— Abraham Curtil, ce juif qui nous vend des harengs et de la chandelle.
— Tu as confiance en lui ?
— Non, mais je lui ai promis quatre louis d’or s’il se taisait.
— Il prendra tes quatre louis d’or et ira te vendre, dit Haradec. Ne sais-tu pas que les Anglais donnent une livre (vingt-cinq francs) par prisonnier rattrapé ; pour les toucher, Abraham n’hésitera pas… Tu sais bien que ces gens-là sont de la tribu de Judas.
— Je le sais bien ; mais comme il en aura plus du triple s’il se tait, il se taira. De plus, il ne touchera les quatre louis qu’après notre fuite.
— Et qui les lui remettra ?…
— Berthaud, cet enseigne de vaisseau avec qui tu me vois souvent sur le gaillard.
— Oui. celui-là est un brave homme : mais je n’ai pas confiance dans ton Abraham.
— Je n’avais pas le choix.

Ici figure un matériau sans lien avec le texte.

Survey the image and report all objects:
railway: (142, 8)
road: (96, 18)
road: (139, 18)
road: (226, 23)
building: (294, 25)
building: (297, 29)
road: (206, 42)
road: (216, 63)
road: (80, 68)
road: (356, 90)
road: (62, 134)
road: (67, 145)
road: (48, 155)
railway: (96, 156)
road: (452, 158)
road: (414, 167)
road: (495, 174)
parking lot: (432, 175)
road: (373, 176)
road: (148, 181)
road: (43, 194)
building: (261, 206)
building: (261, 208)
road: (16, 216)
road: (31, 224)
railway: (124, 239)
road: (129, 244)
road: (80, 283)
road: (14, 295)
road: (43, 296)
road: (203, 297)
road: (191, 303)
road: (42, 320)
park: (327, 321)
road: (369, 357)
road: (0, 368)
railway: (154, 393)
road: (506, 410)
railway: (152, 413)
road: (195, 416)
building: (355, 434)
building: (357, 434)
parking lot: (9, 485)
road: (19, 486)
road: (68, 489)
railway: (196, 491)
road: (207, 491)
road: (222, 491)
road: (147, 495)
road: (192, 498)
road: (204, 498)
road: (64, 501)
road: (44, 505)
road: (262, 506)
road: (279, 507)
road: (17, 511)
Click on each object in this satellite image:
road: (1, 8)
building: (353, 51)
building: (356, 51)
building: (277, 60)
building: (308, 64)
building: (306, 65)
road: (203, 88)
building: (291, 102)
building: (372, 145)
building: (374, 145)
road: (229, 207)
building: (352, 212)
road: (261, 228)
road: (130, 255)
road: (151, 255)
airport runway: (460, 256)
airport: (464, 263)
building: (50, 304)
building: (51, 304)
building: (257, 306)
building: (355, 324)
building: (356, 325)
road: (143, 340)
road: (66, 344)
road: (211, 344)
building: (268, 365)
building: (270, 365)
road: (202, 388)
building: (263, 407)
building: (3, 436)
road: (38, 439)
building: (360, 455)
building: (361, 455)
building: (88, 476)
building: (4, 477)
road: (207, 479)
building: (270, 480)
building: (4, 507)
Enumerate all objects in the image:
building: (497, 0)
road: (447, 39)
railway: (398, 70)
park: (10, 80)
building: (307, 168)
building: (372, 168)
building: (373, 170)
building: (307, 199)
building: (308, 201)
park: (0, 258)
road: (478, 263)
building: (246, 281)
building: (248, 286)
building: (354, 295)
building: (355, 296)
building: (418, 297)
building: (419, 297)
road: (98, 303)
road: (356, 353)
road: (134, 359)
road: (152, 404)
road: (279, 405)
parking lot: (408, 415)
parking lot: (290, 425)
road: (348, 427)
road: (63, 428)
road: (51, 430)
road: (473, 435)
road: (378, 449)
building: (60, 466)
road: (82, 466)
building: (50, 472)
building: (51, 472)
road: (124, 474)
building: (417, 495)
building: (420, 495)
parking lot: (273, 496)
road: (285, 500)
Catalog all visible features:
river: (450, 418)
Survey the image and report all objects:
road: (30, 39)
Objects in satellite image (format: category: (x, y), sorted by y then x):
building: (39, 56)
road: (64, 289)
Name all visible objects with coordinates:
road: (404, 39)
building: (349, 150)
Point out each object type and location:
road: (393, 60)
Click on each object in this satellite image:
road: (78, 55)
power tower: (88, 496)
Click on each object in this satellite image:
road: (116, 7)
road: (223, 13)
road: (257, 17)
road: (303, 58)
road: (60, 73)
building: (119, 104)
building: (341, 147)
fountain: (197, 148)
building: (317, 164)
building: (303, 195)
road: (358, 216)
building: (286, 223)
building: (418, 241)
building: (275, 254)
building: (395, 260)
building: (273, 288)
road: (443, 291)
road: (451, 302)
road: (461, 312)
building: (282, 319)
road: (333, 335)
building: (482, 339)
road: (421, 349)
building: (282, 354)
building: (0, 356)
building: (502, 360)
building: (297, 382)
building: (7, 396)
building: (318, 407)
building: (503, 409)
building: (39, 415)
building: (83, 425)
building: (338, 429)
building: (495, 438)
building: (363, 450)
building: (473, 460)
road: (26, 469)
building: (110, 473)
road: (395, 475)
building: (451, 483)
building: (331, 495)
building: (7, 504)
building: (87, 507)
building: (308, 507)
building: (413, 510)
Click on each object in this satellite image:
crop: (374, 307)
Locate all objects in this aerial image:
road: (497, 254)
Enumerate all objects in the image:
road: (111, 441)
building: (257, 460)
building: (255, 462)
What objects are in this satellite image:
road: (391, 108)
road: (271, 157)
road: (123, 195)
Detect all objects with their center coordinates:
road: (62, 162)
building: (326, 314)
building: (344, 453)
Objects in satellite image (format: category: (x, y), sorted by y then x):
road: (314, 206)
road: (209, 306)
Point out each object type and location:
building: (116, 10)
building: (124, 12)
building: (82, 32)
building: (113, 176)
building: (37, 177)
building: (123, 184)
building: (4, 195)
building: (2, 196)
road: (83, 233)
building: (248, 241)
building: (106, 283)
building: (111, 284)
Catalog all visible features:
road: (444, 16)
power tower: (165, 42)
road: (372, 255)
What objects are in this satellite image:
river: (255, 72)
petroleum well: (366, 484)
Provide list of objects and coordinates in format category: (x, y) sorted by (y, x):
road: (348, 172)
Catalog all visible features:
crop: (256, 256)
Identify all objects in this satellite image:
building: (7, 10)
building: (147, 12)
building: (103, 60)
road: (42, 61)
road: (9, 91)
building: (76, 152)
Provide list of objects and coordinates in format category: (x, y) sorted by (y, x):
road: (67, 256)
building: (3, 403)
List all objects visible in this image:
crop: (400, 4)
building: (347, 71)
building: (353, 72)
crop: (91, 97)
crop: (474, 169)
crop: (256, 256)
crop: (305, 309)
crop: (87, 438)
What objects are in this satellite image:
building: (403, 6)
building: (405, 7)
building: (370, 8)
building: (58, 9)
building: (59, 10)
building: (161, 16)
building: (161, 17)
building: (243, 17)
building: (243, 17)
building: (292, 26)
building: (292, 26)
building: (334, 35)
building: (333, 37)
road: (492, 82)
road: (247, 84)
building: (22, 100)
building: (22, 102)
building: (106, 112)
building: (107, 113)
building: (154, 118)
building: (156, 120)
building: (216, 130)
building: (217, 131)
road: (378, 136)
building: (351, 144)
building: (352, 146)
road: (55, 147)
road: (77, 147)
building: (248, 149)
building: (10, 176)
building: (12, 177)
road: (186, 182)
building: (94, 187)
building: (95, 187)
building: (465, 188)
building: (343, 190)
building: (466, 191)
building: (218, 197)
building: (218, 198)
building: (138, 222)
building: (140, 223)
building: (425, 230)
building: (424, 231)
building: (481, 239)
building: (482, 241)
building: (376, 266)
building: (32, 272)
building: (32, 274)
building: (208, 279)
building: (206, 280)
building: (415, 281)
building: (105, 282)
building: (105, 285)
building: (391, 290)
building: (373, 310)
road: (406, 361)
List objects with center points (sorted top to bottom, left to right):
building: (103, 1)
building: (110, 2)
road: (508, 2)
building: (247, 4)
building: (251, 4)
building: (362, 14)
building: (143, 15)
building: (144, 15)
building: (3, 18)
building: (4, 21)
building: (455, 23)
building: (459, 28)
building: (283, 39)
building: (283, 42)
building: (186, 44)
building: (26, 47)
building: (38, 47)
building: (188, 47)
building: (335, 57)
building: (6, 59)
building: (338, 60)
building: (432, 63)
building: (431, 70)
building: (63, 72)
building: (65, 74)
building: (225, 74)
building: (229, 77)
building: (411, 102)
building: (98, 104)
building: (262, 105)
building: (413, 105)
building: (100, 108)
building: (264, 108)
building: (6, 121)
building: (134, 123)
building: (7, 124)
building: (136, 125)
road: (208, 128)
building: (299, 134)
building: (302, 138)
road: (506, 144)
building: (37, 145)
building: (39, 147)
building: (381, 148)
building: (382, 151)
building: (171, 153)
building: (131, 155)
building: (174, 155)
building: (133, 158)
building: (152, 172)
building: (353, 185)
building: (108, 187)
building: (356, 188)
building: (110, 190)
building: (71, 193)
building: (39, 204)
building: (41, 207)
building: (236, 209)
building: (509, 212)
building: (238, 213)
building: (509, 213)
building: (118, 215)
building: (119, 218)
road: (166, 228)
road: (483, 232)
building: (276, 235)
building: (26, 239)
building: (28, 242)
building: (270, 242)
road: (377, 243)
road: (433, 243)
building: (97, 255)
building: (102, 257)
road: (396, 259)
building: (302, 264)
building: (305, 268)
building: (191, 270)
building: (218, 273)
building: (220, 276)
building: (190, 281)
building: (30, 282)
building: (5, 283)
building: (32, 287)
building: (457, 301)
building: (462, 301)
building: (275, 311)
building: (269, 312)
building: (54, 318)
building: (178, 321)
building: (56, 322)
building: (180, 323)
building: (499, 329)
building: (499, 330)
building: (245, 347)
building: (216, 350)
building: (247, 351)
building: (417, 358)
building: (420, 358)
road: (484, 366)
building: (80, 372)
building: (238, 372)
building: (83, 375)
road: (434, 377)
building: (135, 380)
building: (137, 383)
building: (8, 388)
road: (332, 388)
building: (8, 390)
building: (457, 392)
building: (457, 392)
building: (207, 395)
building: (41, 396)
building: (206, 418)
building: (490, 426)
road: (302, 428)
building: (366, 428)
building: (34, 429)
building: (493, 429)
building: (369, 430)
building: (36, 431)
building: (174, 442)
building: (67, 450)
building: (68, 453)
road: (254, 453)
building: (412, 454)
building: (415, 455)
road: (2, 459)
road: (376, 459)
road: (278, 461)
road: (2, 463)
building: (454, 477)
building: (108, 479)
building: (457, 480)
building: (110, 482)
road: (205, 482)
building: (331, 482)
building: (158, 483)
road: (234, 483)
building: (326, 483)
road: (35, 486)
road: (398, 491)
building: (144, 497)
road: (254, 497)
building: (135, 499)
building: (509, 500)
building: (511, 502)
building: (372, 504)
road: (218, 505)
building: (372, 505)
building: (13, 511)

Maintenant, écoute ; nous allons percer un trou à peu près au niveau de l’eau, près du sabord contre lequel tu couches : ce trou débouchera près du canot que le master ramène chaque soir à neuf heures, et qu’on ne remonte pas, le plus souvent. Je ne sais pas encore comment il est amarré ; mais si c’est par une chaîne, le tiers-point en viendra à bout.
— Fort bien, et après ?
— Après, nous partirons pour un point quelconque de la côte française : Cherbourg, par exemple.
— Par quels moyens ?
— À la rame ; il y en a une paire au fond de la barque : je l’ai vue.
— Sais-tu quelle distance il y a d’ici à Cherbourg ?
— Non !
— Eh bien, il doit y avoir au moins soixante-quinze mille marins[1] ; il nous faudra donc, au bas mot, en ramant pendant dix heures par jour, près de trois jours pour faire la traversée ; encore ne faudrait-il pas avoir le vent debout.
— Ça t’effraye, Haradec ? toi, un matelot !
— Non certes ; mais il faut compter aussi avec l’obscurité.
- ↑ Environ 140 kilomètres, le mille marin valant 1,852 mètres.